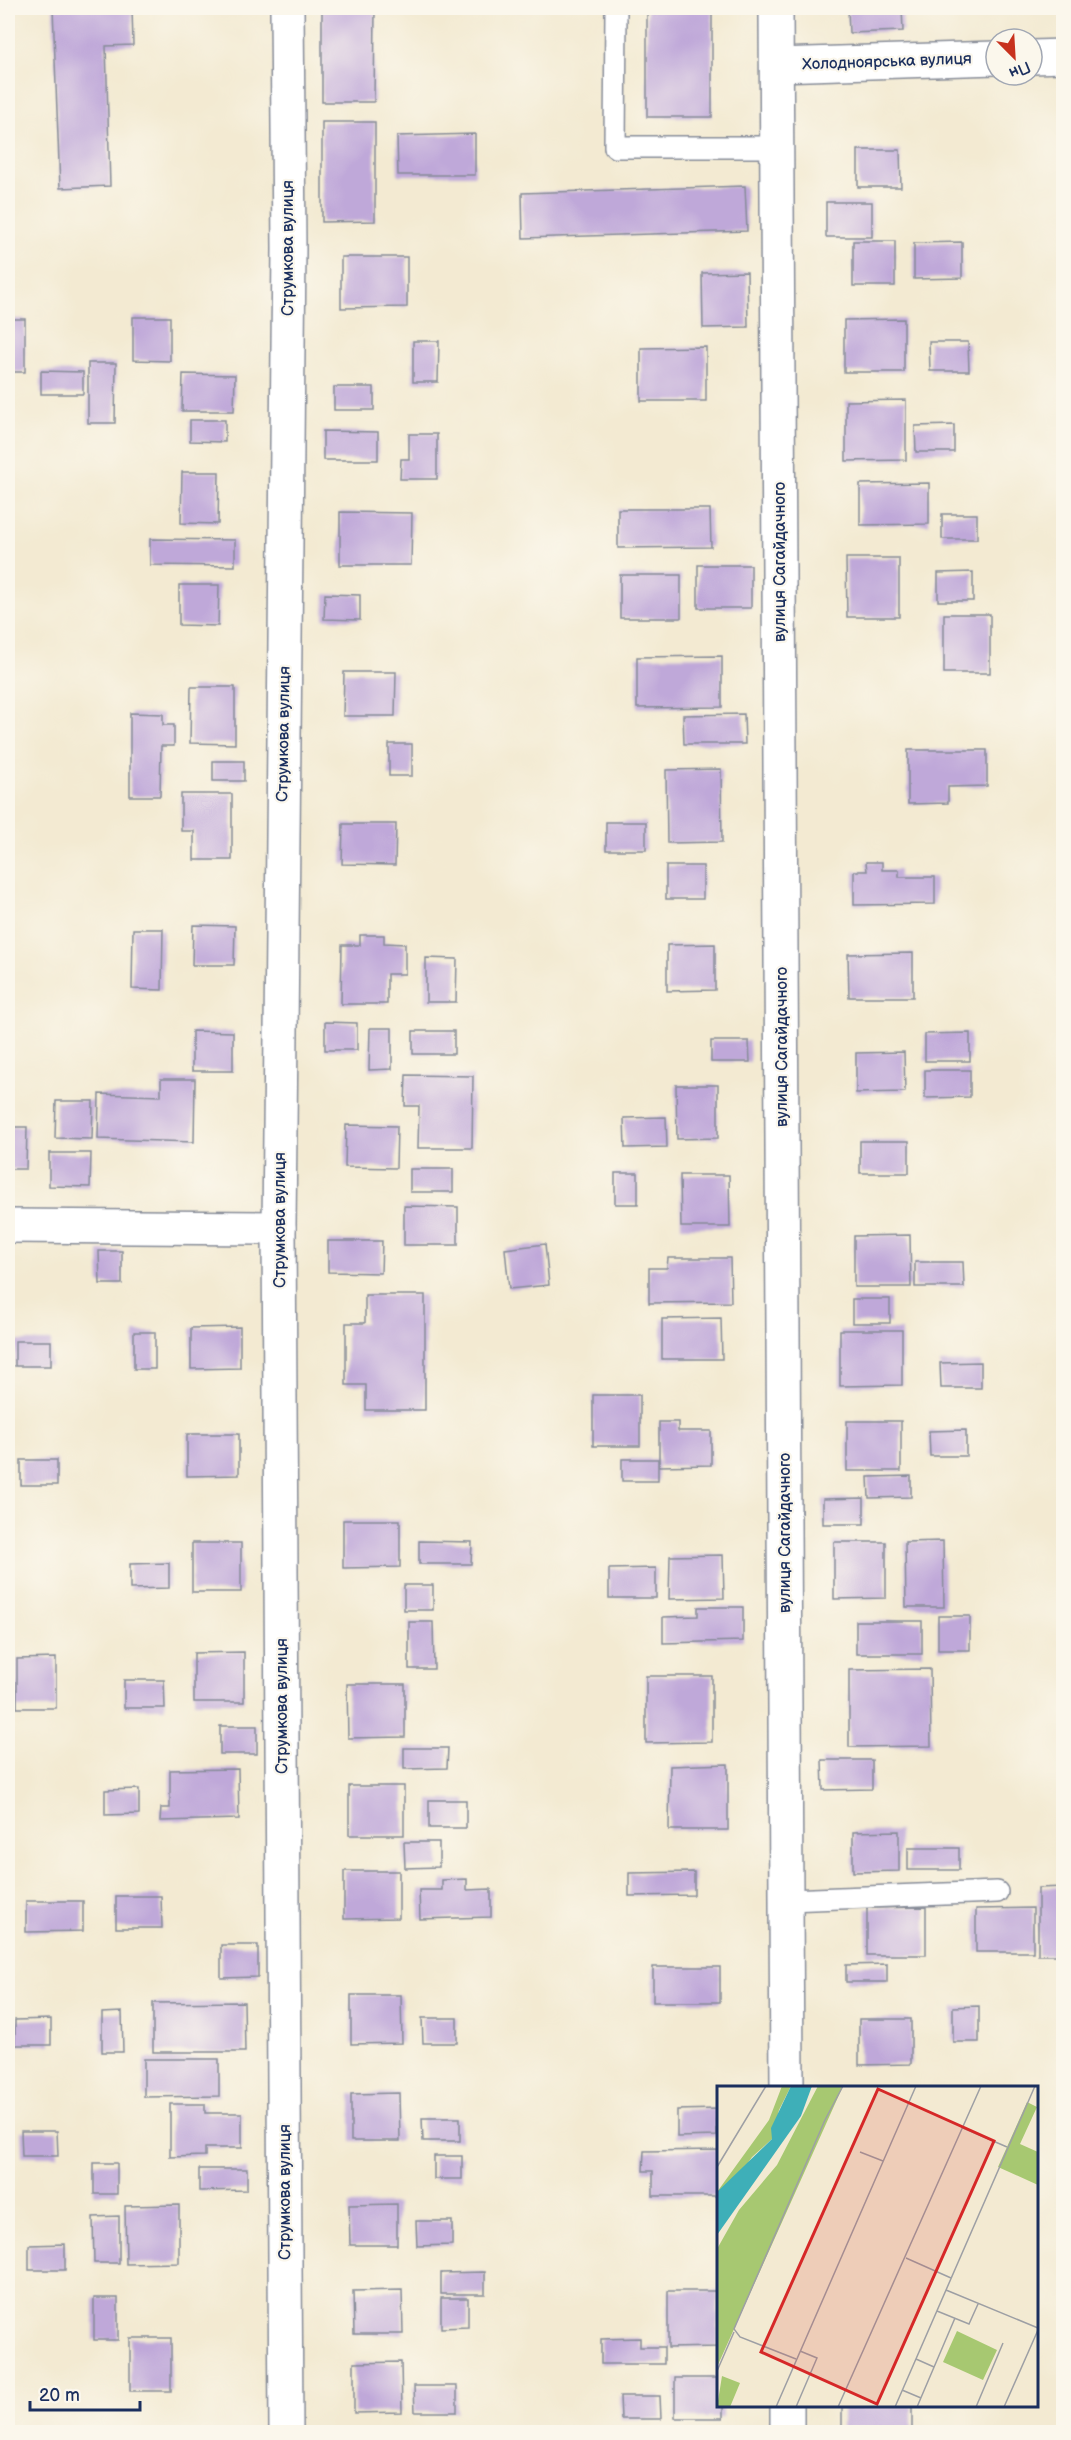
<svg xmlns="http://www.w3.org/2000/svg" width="1071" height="2440" font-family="'Balsamiq Sans',sans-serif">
<rect width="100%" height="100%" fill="#fbf7ec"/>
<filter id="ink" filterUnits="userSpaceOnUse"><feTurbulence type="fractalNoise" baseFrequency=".0167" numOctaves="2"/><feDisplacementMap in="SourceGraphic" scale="12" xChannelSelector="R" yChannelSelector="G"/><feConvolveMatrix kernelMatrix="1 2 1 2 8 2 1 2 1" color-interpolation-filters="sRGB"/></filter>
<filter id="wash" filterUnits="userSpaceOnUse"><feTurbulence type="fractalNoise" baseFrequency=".008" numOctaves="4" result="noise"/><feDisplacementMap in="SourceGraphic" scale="24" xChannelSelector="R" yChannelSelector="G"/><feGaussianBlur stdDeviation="1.35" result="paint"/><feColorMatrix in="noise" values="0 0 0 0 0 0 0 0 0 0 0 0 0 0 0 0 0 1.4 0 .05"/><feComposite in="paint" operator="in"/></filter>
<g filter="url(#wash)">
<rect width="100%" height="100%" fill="#f3ead2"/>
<g id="blocks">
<g fill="#bfa8d9">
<polygon points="53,8 132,8 133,45 106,46 110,186 60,188"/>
<polygon points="322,8 375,8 374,102 322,102"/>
<rect x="647" y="8" width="65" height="109"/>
<polygon points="848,8 902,8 903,31 849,33"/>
<polygon points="322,122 375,122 375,221 322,222"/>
<polygon points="475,134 475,175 398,175 397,136"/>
<polygon points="858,150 900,150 901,187 858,187"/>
<polygon points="745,186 747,231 523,238 522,193"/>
<rect x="826" y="202" width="46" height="35"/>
<rect x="853" y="241" width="42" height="45"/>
<polygon points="962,242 962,278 914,279 914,243"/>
<polygon points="341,257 407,257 407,307 341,308"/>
<polygon points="747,272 748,327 703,328 702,273"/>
<polygon points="133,317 170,317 170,361 133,360"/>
<rect x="8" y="319" width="17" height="53"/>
<polygon points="904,319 904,372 844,372 844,320"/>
<polygon points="413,341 439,341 438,382 413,382"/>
<polygon points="929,342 968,342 969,371 930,371"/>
<polygon points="706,347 706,401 641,401 641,348"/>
<polygon points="88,363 116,363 115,423 88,423"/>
<polygon points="41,371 83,372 83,394 41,394"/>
<polygon points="183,374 235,375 234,411 182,411"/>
<rect x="334" y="387" width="40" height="23"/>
<polygon points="906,400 906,460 846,461 846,401"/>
<polygon points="190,420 225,420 225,442 190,441"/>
<polygon points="954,425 954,452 916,452 915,426"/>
<polygon points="323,431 378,432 378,460 323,460"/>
<polygon points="409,434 437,434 437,479 400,479 401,459 409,459"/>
<polygon points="182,472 219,472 218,524 181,523"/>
<polygon points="929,483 929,524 860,525 860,484"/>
<polygon points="618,509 710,509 711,547 618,548"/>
<polygon points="340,512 412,513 411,565 340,565"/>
<rect x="942" y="514" width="35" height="25"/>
<polygon points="150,539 235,540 235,566 150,565"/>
<polygon points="846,558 899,558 899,617 847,617"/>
<rect x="698" y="565" width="53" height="43"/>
<polygon points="973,572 973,601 938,601 938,573"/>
<rect x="620" y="575" width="61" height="43"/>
<polygon points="179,585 219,585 218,626 179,625"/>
<polygon points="325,594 360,595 360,620 324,619"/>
<rect x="944" y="614" width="46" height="59"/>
<polygon points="722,656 722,707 637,708 637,657"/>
<polygon points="344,672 396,672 395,716 343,716"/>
<polygon points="191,687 235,687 235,744 190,743"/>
<polygon points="130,713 163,714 163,725 174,725 174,746 161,746 160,796 130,796"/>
<polygon points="744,714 745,744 684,744 683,715"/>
<rect x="389" y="744" width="23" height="32"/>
<polygon points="908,750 987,750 987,786 948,787 948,803 908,804"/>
<rect x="213" y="761" width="31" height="20"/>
<polygon points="721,769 722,842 667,843 666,770"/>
<polygon points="181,794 232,794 232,860 194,860 194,831 181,831"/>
<rect x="606" y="822" width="40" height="28"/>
<polygon points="343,824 396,824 395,865 342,864"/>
<polygon points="866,862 882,862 882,870 899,870 899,877 935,877 935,904 854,905 854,871 867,871"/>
<rect x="666" y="866" width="37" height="33"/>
<polygon points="193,925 235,926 234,965 192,965"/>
<polygon points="133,929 163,929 162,990 132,989"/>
<polygon points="360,935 384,935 384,943 405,944 405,974 387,974 387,1004 341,1004 342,945 360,945"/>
<polygon points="715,944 715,990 667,991 667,945"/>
<polygon points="913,953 913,997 849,997 848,954"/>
<polygon points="426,958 457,959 456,1002 426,1002"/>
<polygon points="325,1022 357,1023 357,1050 325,1050"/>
<polygon points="370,1028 392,1028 392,1069 369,1070"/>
<polygon points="192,1031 233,1032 233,1071 192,1071"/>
<rect x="413" y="1031" width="41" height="23"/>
<polygon points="970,1033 970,1061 925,1061 925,1034"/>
<polygon points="711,1041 749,1041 750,1062 711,1062"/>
<polygon points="904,1052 905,1092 856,1093 856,1053"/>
<polygon points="925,1070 970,1070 970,1097 925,1098"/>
<polygon points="406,1075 473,1076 472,1148 418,1148 419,1106 405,1106"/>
<polygon points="161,1079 195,1079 194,1142 98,1139 99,1094 161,1096"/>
<polygon points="676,1085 718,1085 718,1138 677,1139"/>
<polygon points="56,1101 93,1101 92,1139 55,1138"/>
<polygon points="666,1117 667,1147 625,1148 624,1118"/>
<polygon points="346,1125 397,1126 396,1168 345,1167"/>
<polygon points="8,1127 27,1127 26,1169 8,1169"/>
<rect x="860" y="1141" width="49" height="32"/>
<polygon points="49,1153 91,1153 90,1187 49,1186"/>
<rect x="410" y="1169" width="43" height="23"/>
<rect x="615" y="1173" width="23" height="31"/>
<polygon points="680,1175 729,1175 730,1227 681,1227"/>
<polygon points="404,1206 458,1207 458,1245 404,1245"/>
<polygon points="910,1235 911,1287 854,1287 854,1236"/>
<polygon points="328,1241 382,1241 381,1273 328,1272"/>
<polygon points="545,1244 549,1285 509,1289 505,1249"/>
<polygon points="99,1251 122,1251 122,1284 100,1284"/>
<polygon points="668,1258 730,1258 731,1302 649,1303 649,1268 667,1268"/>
<polygon points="915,1262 963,1262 964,1287 915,1287"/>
<polygon points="365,1295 425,1295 425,1410 366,1410 366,1385 346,1385 346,1323 365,1323"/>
<rect x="852" y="1299" width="38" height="24"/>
<polygon points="721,1318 722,1359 662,1359 662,1319"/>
<polygon points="240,1327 240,1368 191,1369 191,1328"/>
<polygon points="840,1330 902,1330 902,1385 840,1386"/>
<rect x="134" y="1332" width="21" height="37"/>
<rect x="15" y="1341" width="36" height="25"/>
<polygon points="981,1362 981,1388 941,1388 940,1363"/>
<rect x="593" y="1395" width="47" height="51"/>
<rect x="847" y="1421" width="54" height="50"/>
<polygon points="659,1422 678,1422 678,1431 711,1431 711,1465 659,1466"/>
<polygon points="966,1430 966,1456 930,1456 929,1431"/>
<polygon points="187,1434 239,1434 239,1475 187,1476"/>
<rect x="622" y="1459" width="36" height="22"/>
<rect x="21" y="1460" width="36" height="25"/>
<polygon points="911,1476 911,1497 869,1498 868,1477"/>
<polygon points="864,1498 864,1524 823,1524 823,1499"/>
<polygon points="343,1520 400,1520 400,1567 343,1568"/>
<polygon points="419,1541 472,1542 471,1564 419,1564"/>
<polygon points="943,1541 944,1607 906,1607 905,1542"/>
<polygon points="834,1542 886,1542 886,1598 834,1599"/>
<rect x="192" y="1543" width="49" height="49"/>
<polygon points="723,1555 724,1598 669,1599 670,1556"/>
<polygon points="169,1563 169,1588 130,1589 130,1564"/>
<polygon points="656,1568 656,1598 609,1598 609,1569"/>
<rect x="404" y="1585" width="29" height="25"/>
<polygon points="698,1607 743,1607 743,1641 663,1643 663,1617 698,1616"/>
<rect x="938" y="1616" width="32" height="34"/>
<rect x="856" y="1621" width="66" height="33"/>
<polygon points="409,1622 433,1622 434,1669 409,1669"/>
<polygon points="244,1652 244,1702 194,1702 194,1653"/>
<polygon points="56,1658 56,1708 17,1708 17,1659"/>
<polygon points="930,1669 931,1746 849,1747 849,1670"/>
<polygon points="646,1676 712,1676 712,1742 646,1743"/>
<polygon points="124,1680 164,1680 165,1708 124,1708"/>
<polygon points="347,1684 405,1684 405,1737 348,1738"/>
<rect x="220" y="1726" width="37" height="28"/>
<polygon points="404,1748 448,1748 447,1768 404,1769"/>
<polygon points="822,1760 872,1760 872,1789 823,1790"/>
<polygon points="728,1764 728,1830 669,1830 670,1766"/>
<polygon points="238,1769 239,1819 160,1821 161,1808 170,1808 170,1770"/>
<rect x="349" y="1786" width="55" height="49"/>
<polygon points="139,1789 139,1814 105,1815 105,1790"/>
<rect x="429" y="1800" width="37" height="28"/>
<polygon points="899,1831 899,1871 853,1872 853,1832"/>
<polygon points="404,1842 439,1842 439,1867 405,1868"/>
<rect x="908" y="1848" width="51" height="22"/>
<polygon points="344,1871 399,1871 399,1918 344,1919"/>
<polygon points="694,1872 694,1895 629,1896 629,1873"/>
<polygon points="467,1879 467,1890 491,1889 491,1917 420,1919 419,1890 442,1890 442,1880"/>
<polygon points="1064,1887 1064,1911 1060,1911 1060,1955 1038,1955 1038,1888"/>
<polygon points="116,1896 161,1896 162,1928 116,1928"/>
<polygon points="26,1901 83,1901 83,1931 26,1932"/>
<polygon points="926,1907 926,1955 867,1955 867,1908"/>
<polygon points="1033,1908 1033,1952 976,1952 976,1909"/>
<polygon points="221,1945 258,1945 258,1977 221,1978"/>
<polygon points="887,1964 887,1982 846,1982 846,1965"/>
<rect x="653" y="1967" width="67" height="35"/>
<polygon points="351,1995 401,1995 402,2043 351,2044"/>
<polygon points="244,2002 245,2052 153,2052 153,2003"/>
<polygon points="979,2006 979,2042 953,2042 953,2007"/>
<polygon points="122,2012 123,2052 102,2052 102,2013"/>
<polygon points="422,2018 457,2018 457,2043 423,2043"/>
<polygon points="51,2019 51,2045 15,2045 15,2020"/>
<polygon points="859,2019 911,2019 911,2064 859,2065"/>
<polygon points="144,2059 219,2059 219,2096 144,2097"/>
<polygon points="399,2093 400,2141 351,2141 351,2094"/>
<polygon points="170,2104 205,2104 205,2113 242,2113 242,2148 205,2148 205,2156 170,2157"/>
<polygon points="717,2109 717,2136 677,2137 677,2110"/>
<polygon points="422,2118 460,2118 460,2141 423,2141"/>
<polygon points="21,2131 57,2131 58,2156 22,2156"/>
<polygon points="718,2150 718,2196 653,2196 653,2171 643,2171 644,2151"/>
<rect x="434" y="2156" width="28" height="23"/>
<rect x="94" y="2163" width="23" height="31"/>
<polygon points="199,2169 247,2169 247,2190 199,2191"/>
<polygon points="397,2204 397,2245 350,2245 349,2205"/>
<polygon points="179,2205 179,2263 126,2264 125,2206"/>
<polygon points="119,2216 119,2263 94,2263 93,2217"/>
<polygon points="416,2221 452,2221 452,2245 417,2246"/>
<polygon points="65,2244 65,2270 29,2270 29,2245"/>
<polygon points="485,2272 485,2294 441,2294 441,2273"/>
<polygon points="402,2290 403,2334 354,2334 353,2291"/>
<polygon points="668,2291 718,2291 718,2347 668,2348"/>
<rect x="94" y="2298" width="24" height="42"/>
<polygon points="441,2298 468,2298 468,2327 441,2328"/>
<rect x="130" y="2338" width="41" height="53"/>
<polygon points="640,2338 640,2347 664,2347 664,2364 601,2364 601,2339"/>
<polygon points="401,2362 402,2412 354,2413 354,2363"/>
<polygon points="675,2378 718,2378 718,2406 723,2406 723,2418 675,2418"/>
<polygon points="414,2386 457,2386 457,2412 415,2412"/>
<polygon points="620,2396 660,2396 661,2419 621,2419"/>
<polygon points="912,2406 912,2432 842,2432 842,2407"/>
</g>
</g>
</g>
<g filter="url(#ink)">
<use href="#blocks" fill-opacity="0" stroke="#878c98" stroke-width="1.5"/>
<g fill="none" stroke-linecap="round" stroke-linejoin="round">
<defs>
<g id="lane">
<polyline points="616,8 615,147 778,147"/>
<polyline points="787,1900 997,1892"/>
</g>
<g id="street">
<polyline points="776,8 787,2088"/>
<polyline points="1032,57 1064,56"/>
<polyline points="777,65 996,58"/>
<polyline points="8,1226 279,1228"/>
<polyline points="787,2406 787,2432"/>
<polyline points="286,2432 279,1228 289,249 287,8"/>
</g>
</defs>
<use href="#lane" stroke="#878c98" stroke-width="24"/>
<use href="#street" stroke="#878c98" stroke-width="36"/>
<use href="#lane" stroke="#fff" stroke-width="21"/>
<use href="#street" stroke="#fff" stroke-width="33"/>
</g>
</g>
<g text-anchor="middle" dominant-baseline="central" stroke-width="4.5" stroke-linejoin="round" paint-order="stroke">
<g font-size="16" fill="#1b2f5e" stroke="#fbf7ec">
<text transform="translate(887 62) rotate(-2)">Холодноярська вулиця</text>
<text transform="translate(288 248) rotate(-90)">Струмкова вулиця</text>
<text transform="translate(780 562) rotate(-90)">вулиця Сагайдачного</text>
<text transform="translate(284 734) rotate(-89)">Струмкова вулиця</text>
<text transform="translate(782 1047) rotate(-90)">вулиця Сагайдачного</text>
<text transform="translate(280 1220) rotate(-90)">Струмкова вулиця</text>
<text transform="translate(785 1533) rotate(-90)">вулиця Сагайдачного</text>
<text transform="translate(282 1706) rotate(-90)">Струмкова вулиця</text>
<text transform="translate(285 2192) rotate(-90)">Струмкова вулиця</text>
</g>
</g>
<g transform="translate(717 2086)">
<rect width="321" height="321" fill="#f3ead2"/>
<path d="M65 0H74L62 24 55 53 35 71 17 97 0 106 52 34ZM101 0H126L0 281V163L22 124 60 79ZM310 16 320 21 303 58 321 66V99L281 81ZM240 245 280 264 266 294 226 276ZM5 290 23 297 13 321H0Z" fill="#a7c871"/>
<path d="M74 0H95L84 30 0 149V106L55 53 54 42Z" fill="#3eafb8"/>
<path fill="none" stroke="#9d9fa4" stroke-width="1.5" d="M246 42 290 61M143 66 166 75M0 81 49 0M189 172 234 192M229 204 321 242M220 225 252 238 261 218M79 273 23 251 17 243 108 34 126 0M199 273 217 281M0 285 17 246M185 304 204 312M59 321 199 0M79 321 100 272 83 265M121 321 264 0M178 321 318 0M200 321 238 232M259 321 286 257M287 321 321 244"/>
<path fill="#d62828" fill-opacity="0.15" stroke="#d62828" stroke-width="3" d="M161 3 277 55 160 318 44 266Z"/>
<rect width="321" height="321" fill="none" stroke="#1b2f5e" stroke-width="3"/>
</g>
<rect width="1071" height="2440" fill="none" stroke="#fbf7ec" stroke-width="30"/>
<g transform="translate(1014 57) rotate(156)"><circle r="28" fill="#fbf7ec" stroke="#a1a7b3" stroke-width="1.5"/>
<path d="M0-4.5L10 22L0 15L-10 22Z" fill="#c8321e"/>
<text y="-9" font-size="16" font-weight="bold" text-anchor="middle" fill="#1b2f5e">Пн</text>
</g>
<path d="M30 2401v9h110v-9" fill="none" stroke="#1b2f5e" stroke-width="3"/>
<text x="39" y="2401" font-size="18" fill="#1b2f5e" stroke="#fbf7ec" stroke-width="4.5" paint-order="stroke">20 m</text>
</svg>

| Work to be completed |
Show every line from the listing that contains "blocks".

| Reply to the task |
<g id="blocks">
<use href="#blocks" fill-opacity="0" stroke="#878c98" stroke-width="1.5"/>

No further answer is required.